Art, Conspiracy, and the Shadow Worlds of Mark Lombardi

In the fateful month of March 2000, shortly after opening a hugely successful show in New York that unveiled the more nefarious financial connections of Presidential candidate George W. Bush, the hugely ambitious Conceptual artist Mark Lombardi was found hanged in his studio, an apparent suicide. With museums lining up to buy his work, and the fame he had sought relentlessly at last within his reach, speculation about whether his death was suicide or murder has titillated the art world ever since. Lombardi was an enigma who was at once a compulsive truth–teller and a cunning player of the art game, a political operative and a stubborn independent, a serious artist and a Merry Prankster, a metaphysicist if not a scientist.
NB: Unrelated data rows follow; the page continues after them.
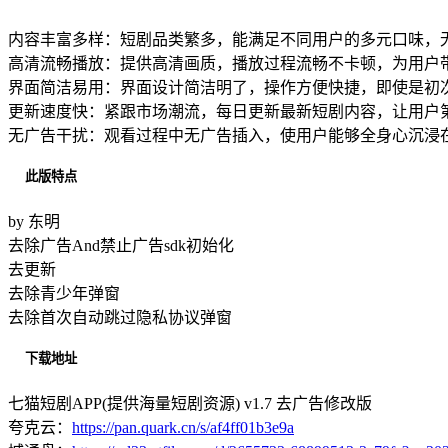
内容丰富多样：短剧品类繁多，能满足不同用户的多元口味，
高清流畅播放：提供高清画质，播放过程流畅不卡顿，为用户
界面简洁易用：界面设计简洁明了，操作方便快捷，即使是初
更新速度快：紧跟市场潮流，每日更新最新短剧内容，让用户
无广告干扰：观看过程中无广告插入，使用户能够全身心沉浸
此版特点
by 东明
去除广告And禁止广告sdk初始化
去更新
去除青少年弹窗
去除首次自动跳过隐私协议弹窗
下载地址
七猫短剧APP(提供海量短剧资源) v1.7 去广告修改版
夸克云：
https://pan.quark.cn/s/af4ff01b3e9a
Lombardi's spidery, elusive diagrams describing the evolution of the shadow–banking industry from a decades–old alliances between intelligence agencies, banking, government and organized crime, may have made him unique in art history as the only artist whose primary subject, the CIA, has turned around and studied him and his art work. Exhaustively researched, this is the first comprehensive biography of this immensely contradictory and brilliantly original artist whose pervasive influence in not only the art world, but also in the world of computer science and cyber–security is only now coming to light.

Aaronsohn’s Maps

The Man Who Might Have Created Peace in the Modern Middle East

Aaron Aaronsohn was one of the most extraordinary figures in the early struggle to create a homeland for the Jewish people. Brought to Palestine at age five, as a young man Aaronsohn was a rugged adventurer who became convinced during years of solo explorations that water should govern the region's fate. He compiled both the area's first detailed water maps and a plan for Palestine's national borders that predicted and—in its insistence on partnership between Arabs and Jews—might have prevented the decades of conflict to come.



In World War I, he ran a spy network with his sister, Sarah, that enabled the British to capture Jerusalem but also made him the rival of his colleague T.E. Lawrence. There is evidence that beautiful, rebellious Sarah, who died tragically in 1917, was the only woman the enigmatic Lawrence ever loved.

Ultimately, Aaron Aaronsohn also paid for his devotion to the new nation with his life. A history that speaks directly to the present, Aaronsohn's Maps reveals for the first time Aaronsohn's key role in establishing Israel and the enduring importance of Aaronsohn's maps in Middle Eastern politics today.